[Challenge] Reproduce the listing below word for word, from its first line to its last.

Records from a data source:
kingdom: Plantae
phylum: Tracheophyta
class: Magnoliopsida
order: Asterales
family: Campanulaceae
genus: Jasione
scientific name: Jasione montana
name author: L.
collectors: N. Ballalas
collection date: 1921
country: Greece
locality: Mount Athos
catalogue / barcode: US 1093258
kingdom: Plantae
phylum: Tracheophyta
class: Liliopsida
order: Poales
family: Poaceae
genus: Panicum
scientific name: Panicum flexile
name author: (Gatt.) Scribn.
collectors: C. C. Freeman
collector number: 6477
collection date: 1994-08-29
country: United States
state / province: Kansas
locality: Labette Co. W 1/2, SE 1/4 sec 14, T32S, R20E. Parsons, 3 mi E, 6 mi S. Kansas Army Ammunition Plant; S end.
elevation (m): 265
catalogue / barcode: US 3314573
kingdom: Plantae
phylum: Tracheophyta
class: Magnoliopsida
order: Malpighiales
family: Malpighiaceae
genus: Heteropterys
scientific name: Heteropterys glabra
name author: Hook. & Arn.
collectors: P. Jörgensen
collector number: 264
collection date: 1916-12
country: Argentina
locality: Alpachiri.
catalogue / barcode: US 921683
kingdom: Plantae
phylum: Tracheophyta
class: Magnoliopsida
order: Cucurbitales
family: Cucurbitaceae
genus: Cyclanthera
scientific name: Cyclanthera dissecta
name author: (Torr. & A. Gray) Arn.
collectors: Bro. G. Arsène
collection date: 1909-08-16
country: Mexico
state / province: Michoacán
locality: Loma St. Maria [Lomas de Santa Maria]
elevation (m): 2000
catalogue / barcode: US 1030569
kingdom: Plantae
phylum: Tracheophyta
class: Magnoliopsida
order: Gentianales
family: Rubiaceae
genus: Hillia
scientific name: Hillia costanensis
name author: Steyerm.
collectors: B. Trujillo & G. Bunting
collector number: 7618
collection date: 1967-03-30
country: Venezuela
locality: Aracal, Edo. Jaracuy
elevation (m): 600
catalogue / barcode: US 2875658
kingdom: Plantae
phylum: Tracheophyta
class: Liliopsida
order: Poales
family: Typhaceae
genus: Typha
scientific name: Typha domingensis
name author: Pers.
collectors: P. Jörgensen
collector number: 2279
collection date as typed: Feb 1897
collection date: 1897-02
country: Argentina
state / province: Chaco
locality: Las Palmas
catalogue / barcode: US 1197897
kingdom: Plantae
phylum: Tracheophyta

[Response below]
kingdom: Plantae
phylum: Tracheophyta
class: Magnoliopsida
order: Asterales
family: Campanulaceae
genus: Jasione
scientific name: Jasione montana
name author: L.
collectors: N. Ballalas
collection date: 1921
country: Greece
locality: Mount Athos
catalogue / barcode: US 1093258
kingdom: Plantae
phylum: Tracheophyta
class: Liliopsida
order: Poales
family: Poaceae
genus: Panicum
scientific name: Panicum flexile
name author: (Gatt.) Scribn.
collectors: C. C. Freeman
collector number: 6477
collection date: 1994-08-29
country: United States
state / province: Kansas
locality: Labette Co. W 1/2, SE 1/4 sec 14, T32S, R20E. Parsons, 3 mi E, 6 mi S. Kansas Army Ammunition Plant; S end.
elevation (m): 265
catalogue / barcode: US 3314573
kingdom: Plantae
phylum: Tracheophyta
class: Magnoliopsida
order: Malpighiales
family: Malpighiaceae
genus: Heteropterys
scientific name: Heteropterys glabra
name author: Hook. & Arn.
collectors: P. Jörgensen
collector number: 264
collection date: 1916-12
country: Argentina
locality: Alpachiri.
catalogue / barcode: US 921683
kingdom: Plantae
phylum: Tracheophyta
class: Magnoliopsida
order: Cucurbitales
family: Cucurbitaceae
genus: Cyclanthera
scientific name: Cyclanthera dissecta
name author: (Torr. & A. Gray) Arn.
collectors: Bro. G. Arsène
collection date: 1909-08-16
country: Mexico
state / province: Michoacán
locality: Loma St. Maria [Lomas de Santa Maria]
elevation (m): 2000
catalogue / barcode: US 1030569
kingdom: Plantae
phylum: Tracheophyta
class: Magnoliopsida
order: Gentianales
family: Rubiaceae
genus: Hillia
scientific name: Hillia costanensis
name author: Steyerm.
collectors: B. Trujillo & G. Bunting
collector number: 7618
collection date: 1967-03-30
country: Venezuela
locality: Aracal, Edo. Jaracuy
elevation (m): 600
catalogue / barcode: US 2875658
kingdom: Plantae
phylum: Tracheophyta
class: Liliopsida
order: Poales
family: Typhaceae
genus: Typha
scientific name: Typha domingensis
name author: Pers.
collectors: P. Jörgensen
collector number: 2279
collection date as typed: Feb 1897
collection date: 1897-02
country: Argentina
state / province: Chaco
locality: Las Palmas
catalogue / barcode: US 1197897
kingdom: Plantae
phylum: Tracheophyta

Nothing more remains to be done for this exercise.